Margin of Safety
Popularized by investing guru Benjamin Graham, the margin of safety concept recommends that investors should only purchase a security when its market price is lower than its intrinsic value. Calculating the intrinsic value of a security is subject to errors because it is based on estimates of the future. When investors incorporate a margin of safety when they decide what they will pay for a stock they reduce the potential negative impact of judgement mistakes.
In order to be a successful investor you need to buy low and sell high. If a stock’s future dividend payouts and free cash flow estimates are too optimistic (resulting in the estimate of a higher intrinsic value for a stock) you may end up paying too much for the stock unless you also include a reasonable margin of safety in determining what you are willing to pay for the stock.

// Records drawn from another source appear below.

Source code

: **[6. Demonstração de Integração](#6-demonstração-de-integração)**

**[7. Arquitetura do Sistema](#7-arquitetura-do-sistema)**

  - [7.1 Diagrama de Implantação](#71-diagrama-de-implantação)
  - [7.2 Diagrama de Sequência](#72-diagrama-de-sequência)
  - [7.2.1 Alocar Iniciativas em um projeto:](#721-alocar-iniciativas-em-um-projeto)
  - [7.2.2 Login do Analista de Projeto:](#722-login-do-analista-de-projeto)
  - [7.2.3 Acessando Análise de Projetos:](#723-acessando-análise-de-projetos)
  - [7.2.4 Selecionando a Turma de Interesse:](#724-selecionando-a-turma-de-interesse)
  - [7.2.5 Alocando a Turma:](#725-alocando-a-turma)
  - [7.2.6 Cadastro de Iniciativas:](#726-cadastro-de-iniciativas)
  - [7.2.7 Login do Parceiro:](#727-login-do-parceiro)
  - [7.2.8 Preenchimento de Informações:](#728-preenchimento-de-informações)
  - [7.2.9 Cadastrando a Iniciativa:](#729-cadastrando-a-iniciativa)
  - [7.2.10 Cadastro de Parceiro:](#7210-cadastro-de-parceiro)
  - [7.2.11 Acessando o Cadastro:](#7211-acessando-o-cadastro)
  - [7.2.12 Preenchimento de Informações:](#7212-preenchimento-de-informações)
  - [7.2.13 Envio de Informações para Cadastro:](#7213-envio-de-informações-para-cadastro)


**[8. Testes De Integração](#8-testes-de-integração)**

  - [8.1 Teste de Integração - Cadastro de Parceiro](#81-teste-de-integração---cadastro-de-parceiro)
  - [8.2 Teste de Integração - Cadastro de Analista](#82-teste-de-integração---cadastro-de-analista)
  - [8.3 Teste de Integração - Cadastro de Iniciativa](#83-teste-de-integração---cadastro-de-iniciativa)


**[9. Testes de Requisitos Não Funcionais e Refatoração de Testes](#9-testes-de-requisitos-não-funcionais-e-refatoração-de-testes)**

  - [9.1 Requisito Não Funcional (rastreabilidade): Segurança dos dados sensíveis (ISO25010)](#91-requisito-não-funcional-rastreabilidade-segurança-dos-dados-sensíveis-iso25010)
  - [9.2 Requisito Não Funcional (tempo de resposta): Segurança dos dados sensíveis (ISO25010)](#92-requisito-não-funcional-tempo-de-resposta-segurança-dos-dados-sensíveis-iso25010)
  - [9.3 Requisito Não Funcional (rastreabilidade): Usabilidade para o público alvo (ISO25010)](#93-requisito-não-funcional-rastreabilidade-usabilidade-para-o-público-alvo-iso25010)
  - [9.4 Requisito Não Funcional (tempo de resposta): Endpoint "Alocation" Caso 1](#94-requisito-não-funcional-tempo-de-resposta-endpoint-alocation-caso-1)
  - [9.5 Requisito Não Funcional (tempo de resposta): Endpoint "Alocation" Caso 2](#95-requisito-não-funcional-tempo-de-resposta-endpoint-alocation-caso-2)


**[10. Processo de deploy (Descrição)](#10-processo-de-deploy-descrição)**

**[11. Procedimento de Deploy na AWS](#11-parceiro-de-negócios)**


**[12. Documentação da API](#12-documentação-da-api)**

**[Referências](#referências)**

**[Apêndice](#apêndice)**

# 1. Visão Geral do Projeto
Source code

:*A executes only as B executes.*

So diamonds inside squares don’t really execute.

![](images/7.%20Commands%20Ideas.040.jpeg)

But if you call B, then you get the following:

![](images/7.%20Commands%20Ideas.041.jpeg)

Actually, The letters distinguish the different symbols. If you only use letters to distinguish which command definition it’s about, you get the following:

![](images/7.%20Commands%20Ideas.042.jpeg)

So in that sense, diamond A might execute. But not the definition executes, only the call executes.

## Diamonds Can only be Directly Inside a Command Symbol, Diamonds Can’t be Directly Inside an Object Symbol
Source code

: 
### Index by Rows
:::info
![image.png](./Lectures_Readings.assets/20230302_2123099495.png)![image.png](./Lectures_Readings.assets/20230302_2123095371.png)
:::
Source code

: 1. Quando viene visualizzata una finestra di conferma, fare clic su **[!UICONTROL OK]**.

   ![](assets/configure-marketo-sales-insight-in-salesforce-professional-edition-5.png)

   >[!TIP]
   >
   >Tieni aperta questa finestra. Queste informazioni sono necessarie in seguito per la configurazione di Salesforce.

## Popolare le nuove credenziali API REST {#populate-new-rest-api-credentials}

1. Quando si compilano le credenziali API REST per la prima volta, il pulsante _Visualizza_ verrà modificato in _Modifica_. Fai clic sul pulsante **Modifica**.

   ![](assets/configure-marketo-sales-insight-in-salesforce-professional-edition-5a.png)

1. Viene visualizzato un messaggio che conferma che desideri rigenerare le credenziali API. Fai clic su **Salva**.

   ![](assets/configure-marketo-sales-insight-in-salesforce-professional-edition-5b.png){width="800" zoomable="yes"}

The price you are willing to pay for a stock should be directly related to the value of the company. The higher the risk associated with a stock, the higher the margin of safety you should add. On the other hand, if the company has a history of proven stable profits, a large market share and a very strong competitive position you would might consider paying more for it (with a smaller margin of safety). This is because over time you feel the company will be successful at generating cash and is not as risky an investment.
By using a reasonable margin of safety you are providing a degree of protection from overpaying for a stock. At the same time you will miss out on some buying opportunities but this is a “risk” you should be willing to take to avoid taking some large losses. There are great companies out there but that doesn’t necessarily mean they are great investments if they are over priced and don’t have an adequate margin of safety.